Recorded data.
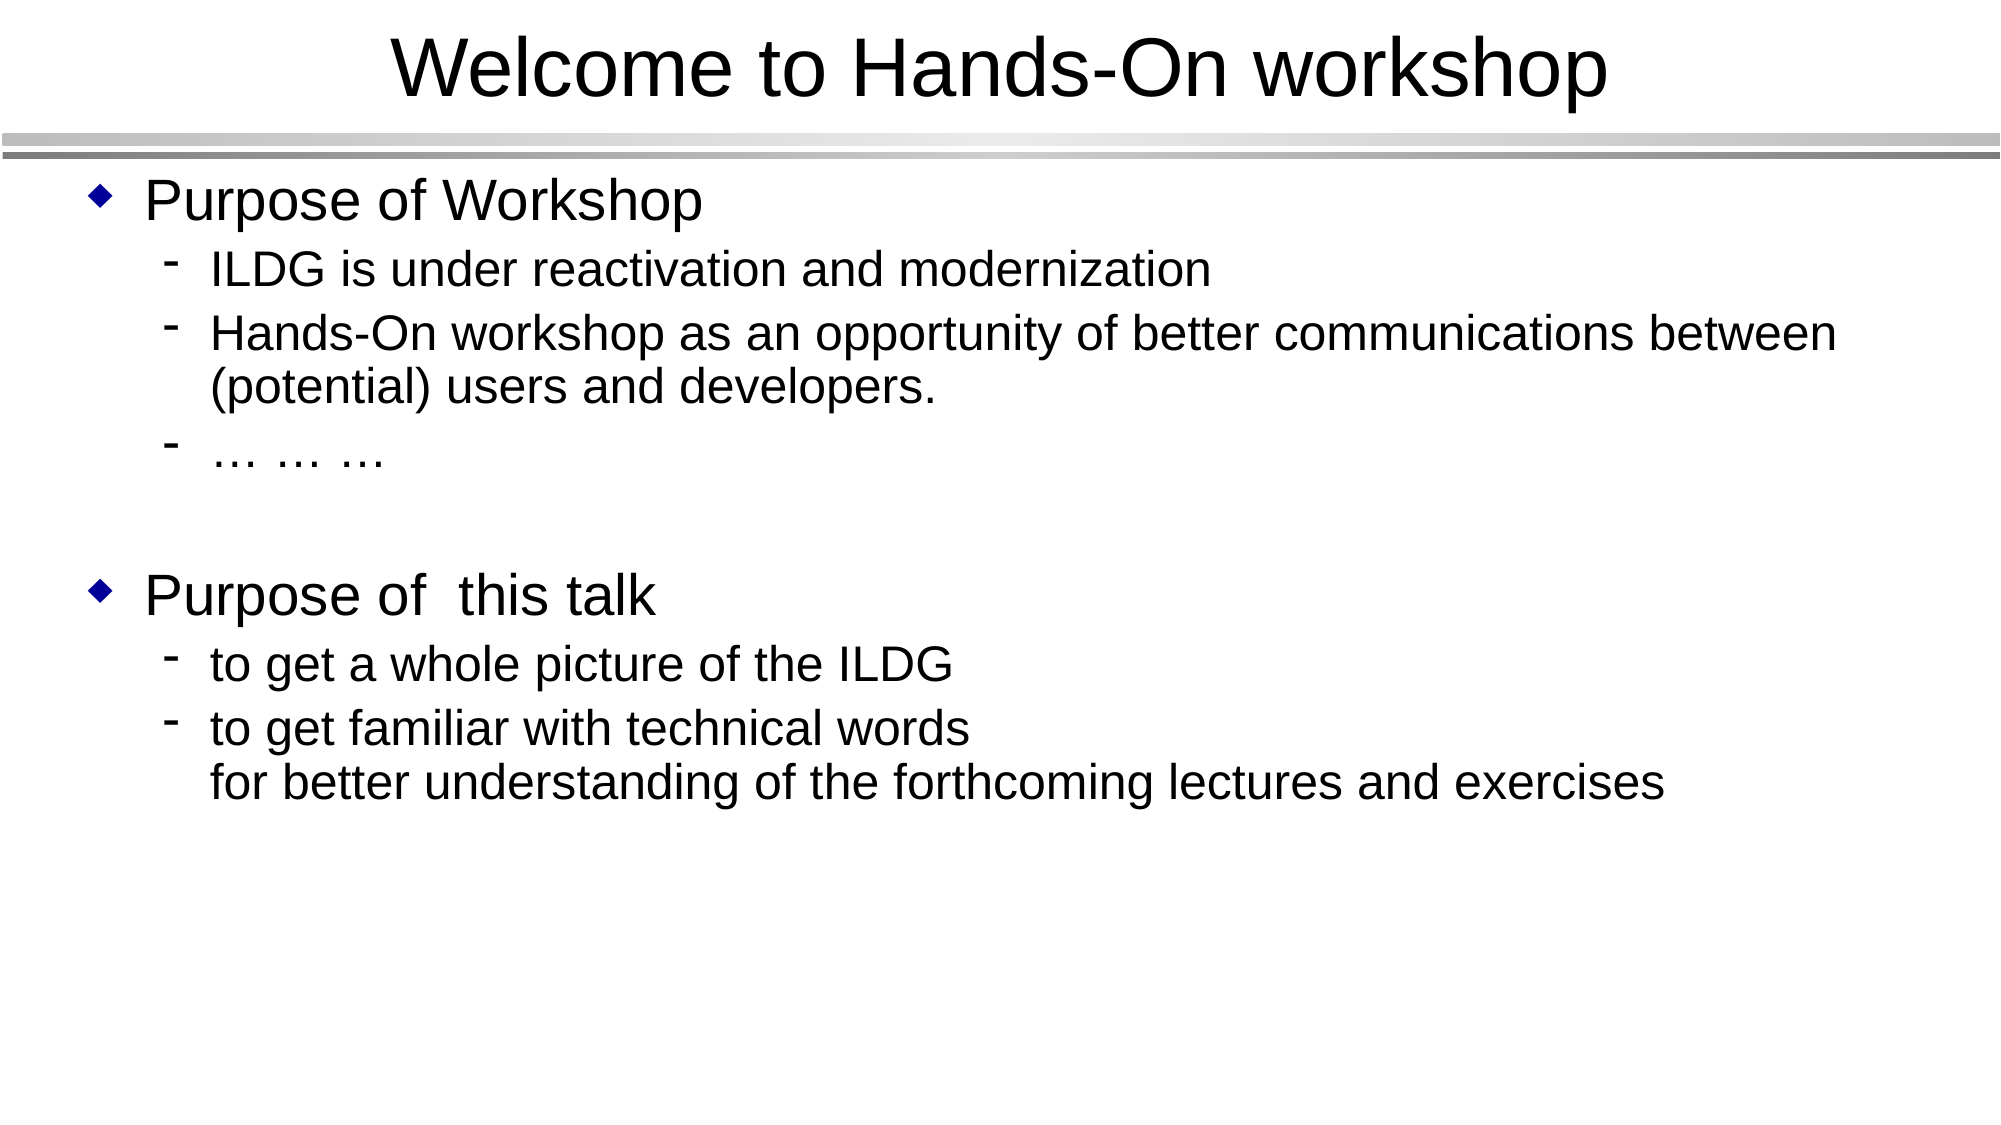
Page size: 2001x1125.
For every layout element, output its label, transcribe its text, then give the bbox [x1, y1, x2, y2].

text_box Purpose of Workshop ILDG is under reactivation and modernization Hands-On workshop as an opportunity of better communications between (potential) users and developers. … … … Purpose of this talk to get a whole picture of the ILDG to get familiar with technical words for better understanding of the forthcoming lectures and exercises [72, 162, 1884, 1084]
text_box Welcome to Hands-On workshop [362, 0, 1638, 121]
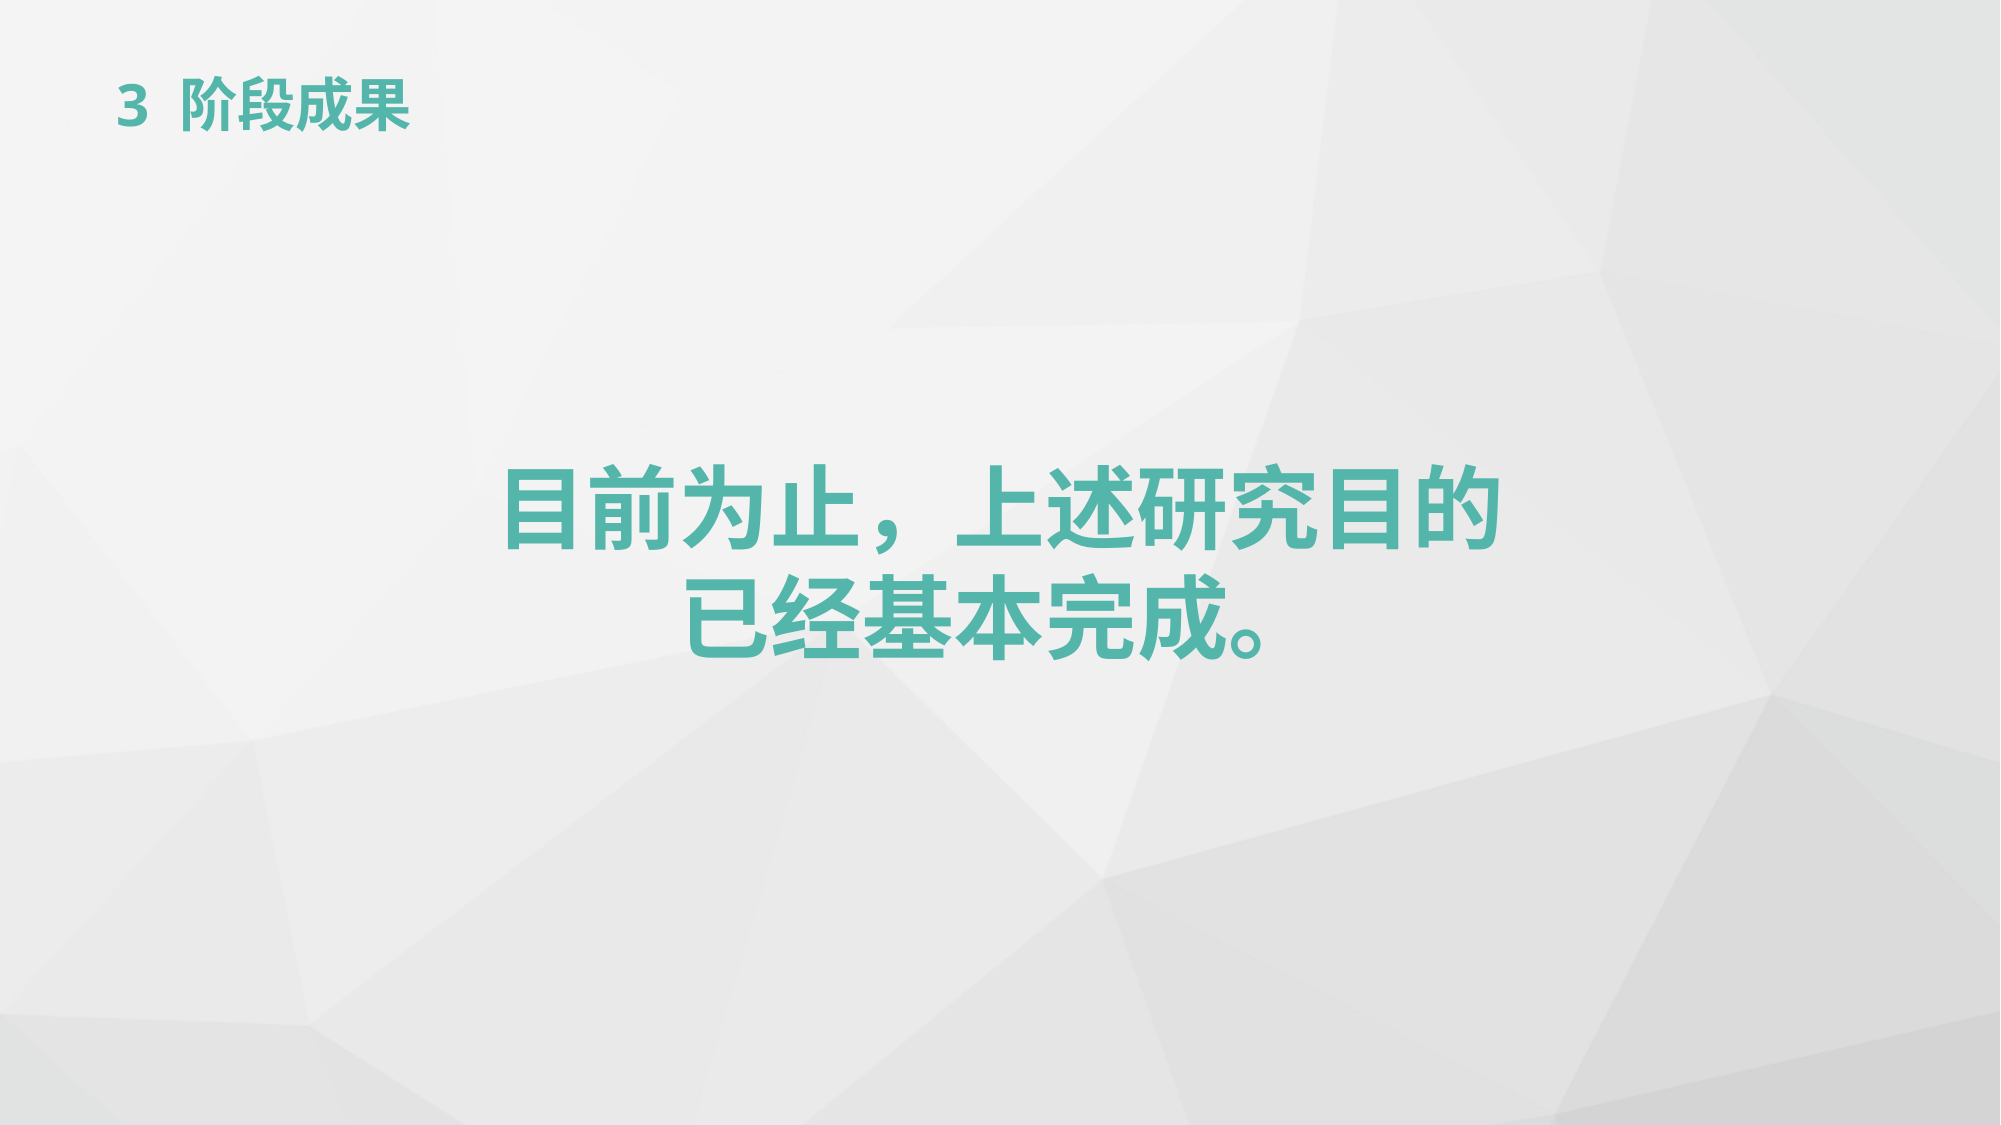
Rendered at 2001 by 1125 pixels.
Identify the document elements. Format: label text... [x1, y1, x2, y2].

text_box 目前为止，上述研究目的 已经基本完成。 [381, 443, 1619, 679]
text_box 3 阶段成果 [102, 60, 428, 146]
picture [0, 0, 2000, 1125]
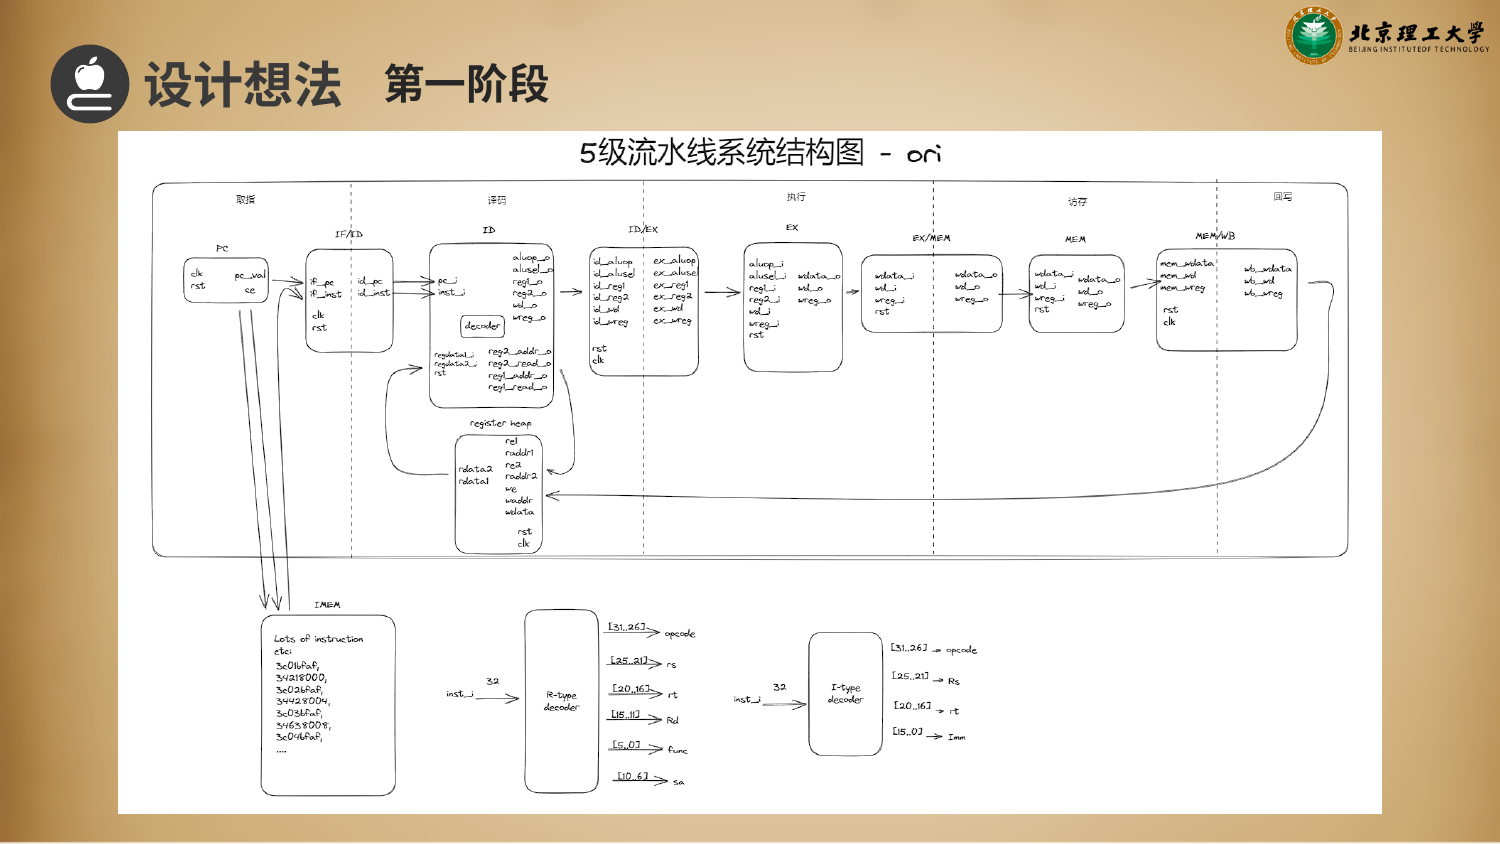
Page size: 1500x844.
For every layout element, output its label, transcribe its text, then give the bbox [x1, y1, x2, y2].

text_box 设计想法 [129, 46, 411, 121]
picture [0, 0, 1500, 844]
text_box 第一阶段 [368, 50, 854, 116]
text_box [51, 45, 129, 123]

Task to complete.
Output each record verbatim and leave out its pictures.

Response box.
Page size: 2001x1125.
For every layout element, output its label, transcribe its text, then give the bbox [x1, y1, x2, y2].

text_box Purpose of Workshop ILDG is under reactivation and modernization Hands-On workshop as an opportunity of better communications between (potential) users and developers. … … … Purpose of this talk to get a whole picture of the ILDG to get familiar with technical words for better understanding of the forthcoming lectures and exercises [72, 162, 1884, 1084]
text_box Welcome to Hands-On workshop [362, 0, 1638, 121]
Rendered at 2001 by 1125 pixels.
Identify the document elements. Format: label text... [x1, y1, x2, y2].

text_box 目前为止，上述研究目的 已经基本完成。 [381, 443, 1619, 679]
text_box 3 阶段成果 [102, 60, 428, 146]
picture [0, 0, 2000, 1125]
Page size: 1500x844.
For every layout element, output its label, transcribe its text, then give the bbox [x1, y1, x2, y2].

text_box 设计想法 [129, 46, 411, 121]
picture [0, 0, 1500, 844]
text_box 第一阶段 [368, 50, 854, 116]
text_box [51, 45, 129, 123]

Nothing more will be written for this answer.